It was the image that got me first: Charlie Brown as suffering Van Gogh, sans ear. As Randy Kennedy observes in the NY Times piece out today (“You’re a Good Prop, Cruel Muse”), if we need to see even Charles Schulz as tortured for his art, what exactly is the expected ratio of angst to art in a given genius?
Reviewing the new Michaelis biography of the Charlie Brown creator, Kennedy provides some wry, Romantic comparisons: “Stacked up against the sundry misfortunes that were courted by or fell on the heads of history’s best-known tortured artists — prostitute mothers (Jean Genet); drug addictions (Coleridge); physical deformities (Toulouse-Lautrec) — those that Mr. Michaelis describes in Mr. Schulz’s youth sound tame and sometimes a little silly.”
In a fit of pique, I once declared that if it hadn’t been for my stepfather drinking himself to death, I really wouldn’t have any claim to suffering at all as an artist. This defensive gesture is, of course, complete horseshit. Really? Only the marginalized get to be artists? Isn’t there room for creation of something beautiful or even painfully true without the hairshirt?
It seems like those with the fiercest demons compulsively mine their earliest troubles again and again. But part of me is skeptical. We so fetishize suffering, especially suffering that is authentically one’s own, that aren’t we simply training artists (and critics and readers) to wallow in their muck? Write what you know, but if what you know is middle-class white amiability, there’s no heat. If, like Charles Schulz, you experience the kind of misfortunes we all do and feel a general sense of restless gloom, then it’s important for your biographer to imply you suffered more deeply than we know. Or else your life’s work is not worth taking seriously (and he created comics — get it? The irony? Get it?).
I used to compulsively read Peanuts as a kid on the floor in my stepfather’s house. He had several volumes in the bookshelf; while not much of a reader himself, Mel had the complete Peanuts archives from the very first comic strip to the late 1980s. Did Charlie Brown, as George Saunders claims, prepare me for Beckett, for recursive absurdity and melancholy struggle? Perhaps Peanuts simply let me coexist with a tricky, loving drunk, when Lucy yanked away the football and Charlie Brown fell flat on his back, and my stepfather and I laughed with familiarity. And we moved on.
Lately, I’ve been absurdly happy, and not particularly motivated to write anything anywhere. It’s not just that I feel lately like I have nothing insightful to say; it’s also that this feels like a healthy realization. I want to create things I can be proud of, but I also want to enjoy this period of love, and place, and purpose.
Art is a thin blanket indeed if all we ask is that it describes our suffering.

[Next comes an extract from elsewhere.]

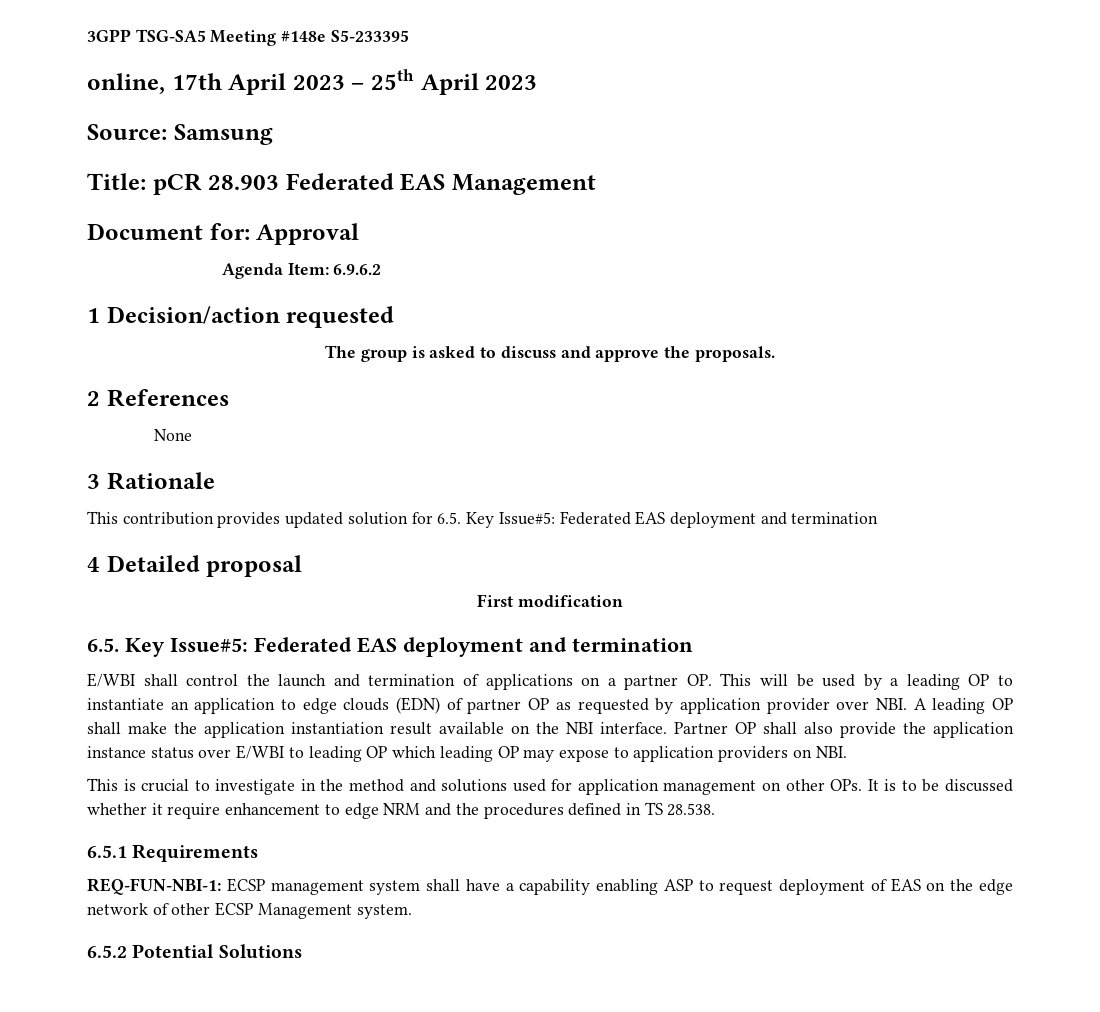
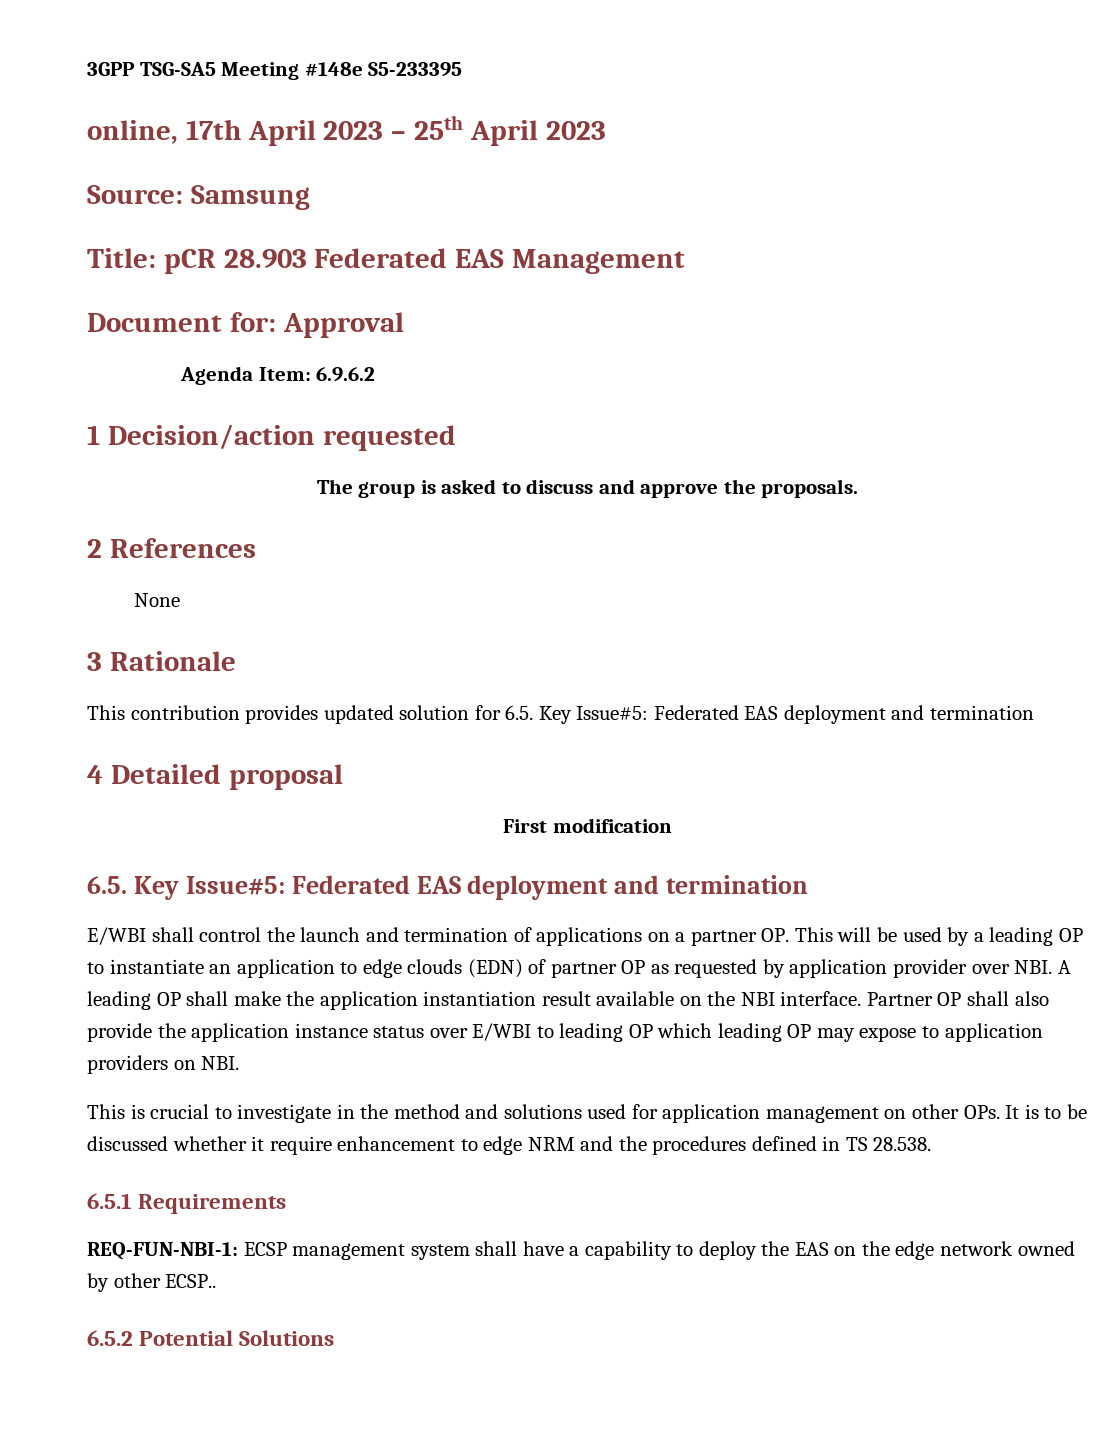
[596,879,887,895] enabling ASP to request deployment of -> [676,1241,790,1260] to deploy the
[152,902,412,919] of other ECSP Management system. -> [1017,1241,1075,1256] [87,1273,217,1292] owned by other ECSP..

With theatre you have to catch characters caught in a drama. Those with dramatic, eccentric and marginalised youths, it can seem, have more to draw on, than those of us whose greatest drama was a brief flirtation with an eating disorder at aged 18 and a failure to get into Oxford University (great dramas at the time, predicatably normal, not to mention priviledged, we find out). Audiences and the industry have an insatiable hunger for the new…. a new voice, a new experience, a new perspective. Those who experience extreme conflict first hand and have a gift will trasmute this utter understanding into art and we will step back breathless at the extremity of the experience.
We falter. In the light of this what could we possibly have to say?
But I think writing for theatre is about a number of things: 1. the craft of the storyteller, 2. a uniqueness of voice 3. having stories that you burn to tell 4. having an utter passion for humanity (to name but a few).
We do not need to be marginalised to have these things, but we do need to accept the seriousness of the endeavour. We have to think of our relationship to our audiences, our relationship to our world in general. We have to think of our intention when we create. Whatever that might be. And we must be passionate and curious.
And sometimes, in times of pleasure and purpose, the only story we wish to tell is a gentle one of ourselves witnessing the world transform itself. It is a story told to an audience of one, staring deep into our eyes.
Thereby comes the hope at the story’s conclusion, and the pockets of possibility when the conflicts fall away.
It’s a story that will be told many times in many moments in many tales: dark and amiable alike.